Led by Drs. Daniel Nishijima and Nathan Kuppermann, the UC Davis pilot study is a two-year project designed to model and identify patient enrollment procedures and fill in essential information gaps in preparation for a large-scale, multi-site clinical trial.

“This initial work at UC Davis Medical Center is a crucial step in eventually being able to test a potentially life-saving treatment for pediatric trauma victims,” said Kuppermann, who is a professor and chair of emergency medicine. “TXA has been shown to save the lives of adults with trauma, and many groups around the world are hoping for someone to investigate its use in children. With this new NIH grant, we now have that important opportunity.”

TXA is an antifibrinolytic drug that promotes blood clotting by preventing blood clots from breaking down, and as a consequence, reduces bleeding. The drug has been extensively used in surgeries in both adults and children to decrease blood transfusion requirements. The success of TXA in surgery led to studies of its use in adult trauma, where researchers found that if administered within three hours of injury, TXA reduced the risk of hemorrhagic death by approximately 33 percent. The drug is now considered a standard treatment in adults with traumatic bleeding, and it is estimated to save more than 100,000 lives per year worldwide.

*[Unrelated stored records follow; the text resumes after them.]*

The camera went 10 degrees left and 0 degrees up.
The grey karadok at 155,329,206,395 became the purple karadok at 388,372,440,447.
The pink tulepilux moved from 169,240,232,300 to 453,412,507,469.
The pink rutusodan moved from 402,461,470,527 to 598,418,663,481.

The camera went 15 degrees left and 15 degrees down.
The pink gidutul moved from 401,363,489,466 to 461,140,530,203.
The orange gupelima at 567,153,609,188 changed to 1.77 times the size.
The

“Because children are different than adults with regard to their anatomy, physiology and psychological development, the results of the TXA in adult trauma cannot be extrapolated to injured children,” said Nishijima, an associate professor and associate research director in the department of emergency medicine, and co-principle investigator of the new study.  “The use of this drug, which prevents the breakdown of blood clots in injured children, is a key research priority that could have national and worldwide benefits.”

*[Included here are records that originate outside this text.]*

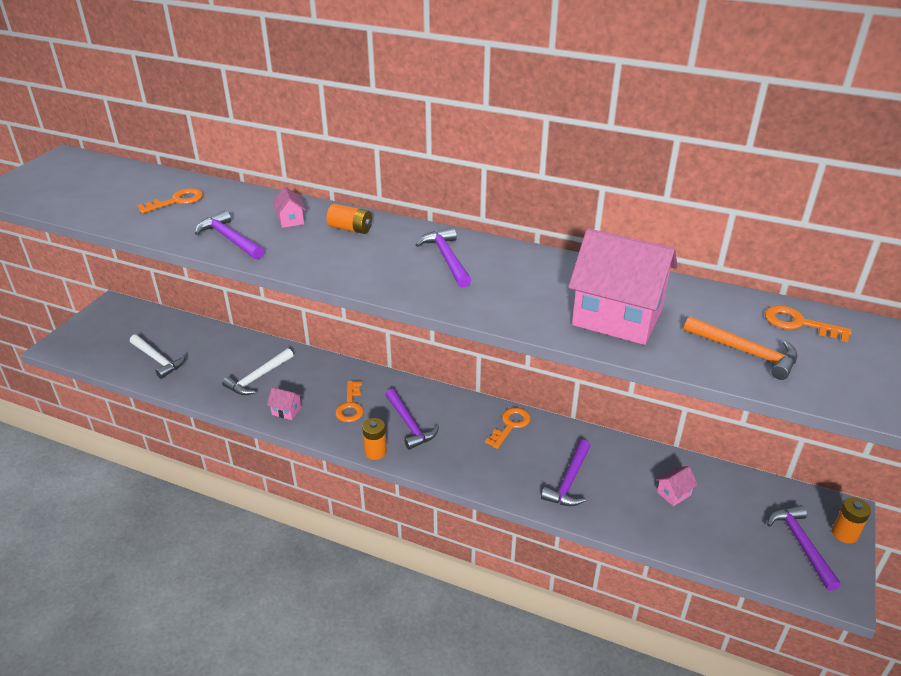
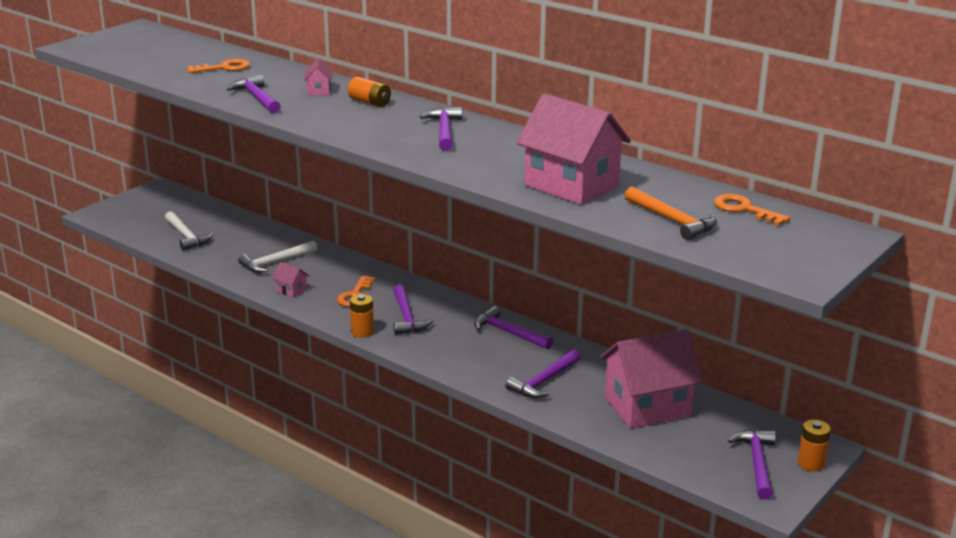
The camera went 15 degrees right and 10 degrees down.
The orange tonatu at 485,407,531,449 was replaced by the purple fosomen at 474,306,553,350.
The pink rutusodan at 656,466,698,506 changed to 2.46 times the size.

Hemorrhage is the primary cause of death in the first 24 hours after trauma and accounts for 40 percent of all trauma related deaths. Traumatic hemorrhage is often exacerbated by a number of physiologic factors related to the traumatic event. There have been no prospective controlled trials of TXA in injured children, and a review of available data and information suggests that the drug has been only rarely used for pediatric trauma in the U.S.

The UC Davis research team noted that conducting a multi-center, clinical trial in critically ill children is very challenging. Smaller recruitment pools and complicated parental consent and patient approval procedures have stifled other clinical trials involving acutely injured children, resulting in an insufficient number of study subjects and delays in meeting regulatory requirements.

“Pilot studies are particularly relevant and important when it comes to pediatric research, where clinical teams face narrow therapeutic windows and complicated consent and other study processes,” added Kuppermann. “We think our study could provide a clear “go-no go” answer regarding the practicality of being able to conduct the larger and more definitive clinical trials on severely injured children with either hemorrhagic abdominal injuries or traumatic brain injuries.”

In addition to Kuppermann and Nishijima, the collaborative project includes investigators from the UC Davis departments of surgery, neurological surgery, pathology and laboratory medicine, radiology and psychology, as well the UC Davis Good Manufacturing Practice facility in Sacramento. The study will be conducted at UC Davis Children’s Hospital, Children’s Hospital of Philadelphia, Nationwide Children’s Hospital (Ohio State University), and Primary Children’s Hospital (University of Utah).